“Anything that won’t sell, I don’t want to invent. Its sale is proof of utility and utility is success.” Thomas Edison
The Game-Changer: How you can drive revenue and profit growth with innovation by A.G. Lafley and Ram Charan is a fascinating look at how large companies like Procter & Gamble (P&G), LEGO and General Electric have increased profits by focusing on innovation.
But of far greater general interest is the authors’ assertion that innovation is not a single, solitary creative act but an integrated management process.
Innovation – An Integrated Management Process
As the book explains, “An invention is a new idea that is often turned into a tangible outcome, such as a product or a system. An innovation is the conversion of a new idea into revenues and profits.” They go on to say, “To succeed, companies need to see innovation not as something special that only special people can do, but as something that can become routine and methodical, taking advantage of the capabilities of ordinary people.”
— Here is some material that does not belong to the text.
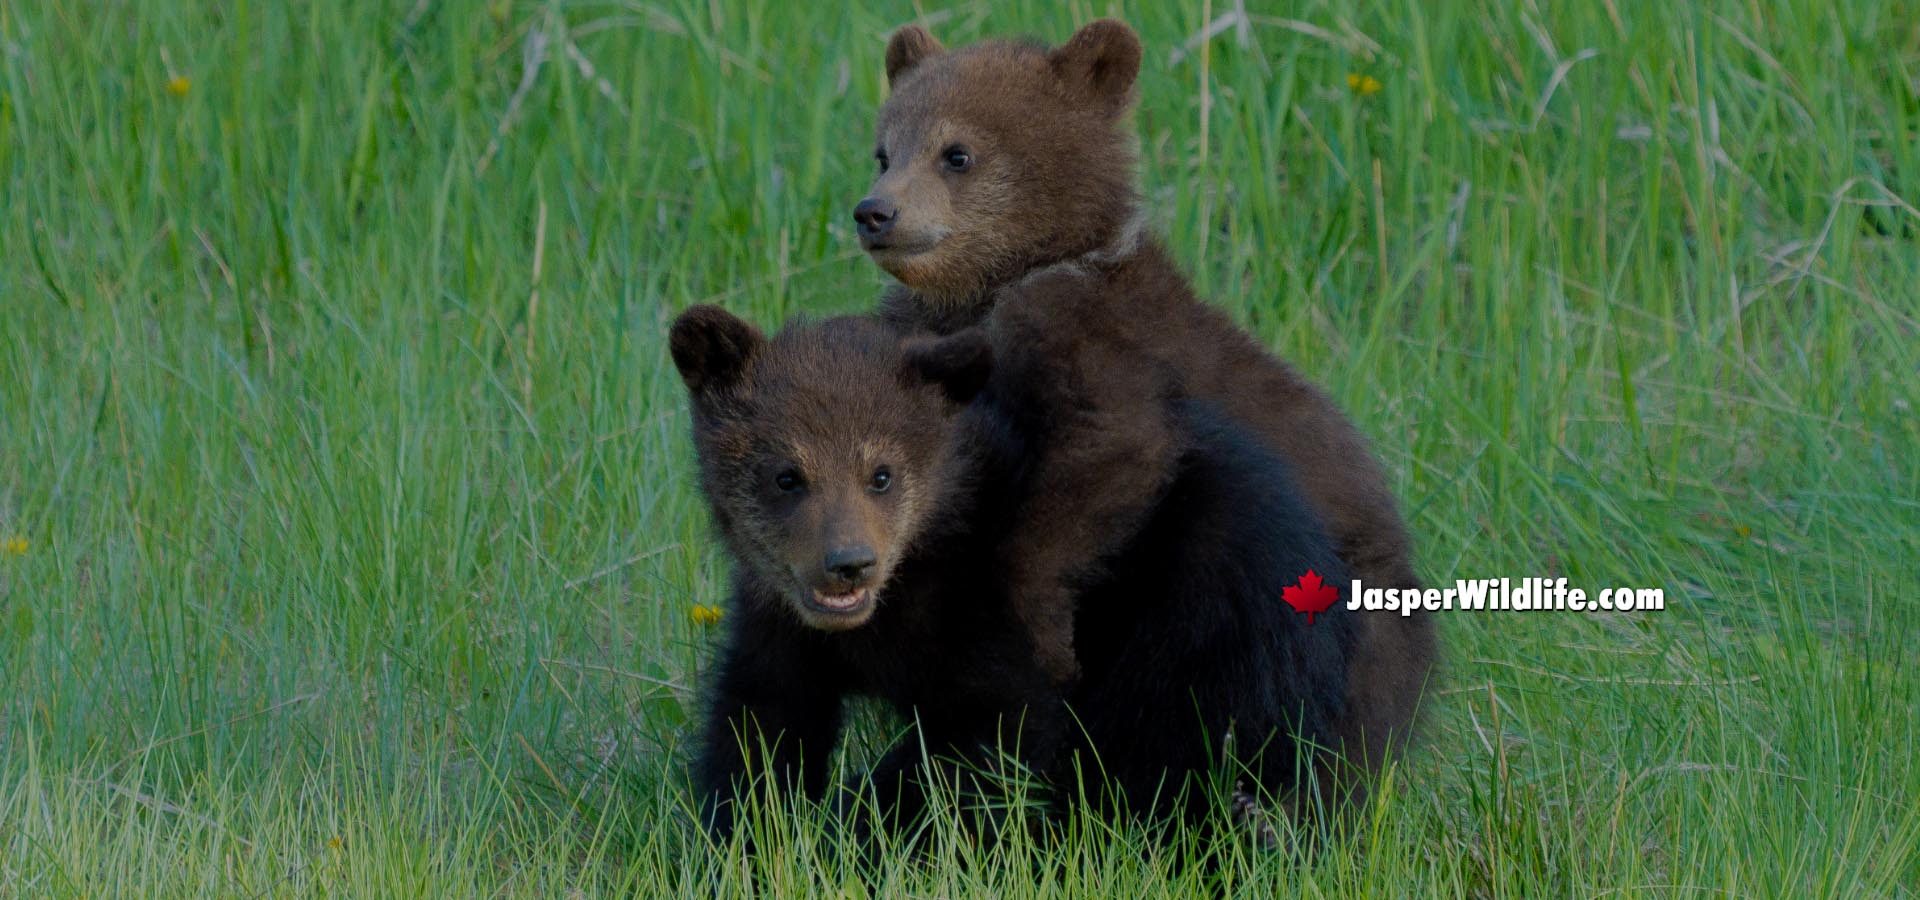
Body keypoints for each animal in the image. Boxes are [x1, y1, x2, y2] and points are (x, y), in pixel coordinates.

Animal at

The book identifies the elements that drive innovation within an organization, from budgeting and funding, to enabling structures and systems, to outreach and leadership. Each of these elements is explored in depth with concrete, real-life examples. For example, business units at P&G have innovation-based budgeting. The budget outlines their sales targets and identifies the innovation projects that are expected to provide the new revenue. In addition, companies like P&G and Hewlett Packard have innovation funds to help new projects get off the ground and have established systems for reviewing projects and helping them to stay on track.
The Consumer is Boss
Scientific research often operates in a void – scientists invent new processes and products, but they are not linked to an established market or purpose. Lafley and Charan insist that the consumer must drive the innovation process.
Nokia could see that there was a huge potential market for mobile phones in India, but they didn’t simply market the same phones that they sold in Europe and North America. Instead they researched consumer needs. India is hot, dusty, sweaty, and electricity is scarce. As a result, they developed a dustproof phone with a better grip, a polarized screen and a built-in flashlight.
P&G worked directly with lower-income women in Mexico to understand their laundry detergent needs. They learned that Mexican women spend more time on laundry than on the rest of their housework combined. 90% of them use some kind of softener; however, water is in very short supply. As a result, they developed Downy Single Rinse, halving the number of steps and the amount of water required in the clothes-washing process.
Get Out of your Silo
The focus on the consumer is further reinforced by ensuring that research and development is integrated with production and marketing. Innovative projects don’t get derailed when they move out of research and into production and marketing; inter-departmental project teams ensure that the focus continues to be on the consumer through every stage of bringing the new product to market; and new projects can be launched much more rapidly.
Large companies are frequently very insular, relying on in-house research and development. As CEO of P&G, A.G. Lafley set an ambitious goal to partner with outsiders on 50% of the company’s innovations. The company now works with technology entrepreneurs and retirees, licenses innovation from competitors, and partners with their retailer customers and suppliers. Not only did they work hand in hand with Walmart to develop a seamless supply chain; they also ran with Walmart’s suggestions for new products (e.g. Crest mouthwash and Swiffer on a pole to clean blinds and ceiling fans).
Be Prepared to Fail
Not every project will be successful. Tom Watson of IBM advises that, “If you want to succeed, double your failure rate.” IDEO’s motto is “Fail often to succeed sooner.” The authors emphasize that you must have a process in place to appraise and priorize projects and to kill the ones that aren’t working out. They stress the need for a balanced innovation portfolio with a mix of low- and high-risk and short- and long-term projects.
And people shouldn’t be punished when they fail. Instead, you need to treat failure as a teacher. A story circulates around P&G about a big project that collapsed. The project leader offered to resign, but his boss refused to accept his resignation, saying, “I’ve just spent a lot of money on your education.”
Managing Risk as a Routine
Lafley and Charan insist that, “The company that fails to innovate consistently, and elegantly, will fail. Every leader, therefore, must make innovation a driver of her unit’s strategy. That means building an organization that supports innovation as a goal and a social process that delivers it. Done consistently over time, the company with these characteristics delivers better results than otherwise by being comfortable with managing risk as a routine. Like the power of compound interest, the innovations that ensue – both small and large – accumulate year in, year out, to create ever-increasing distance against the competition."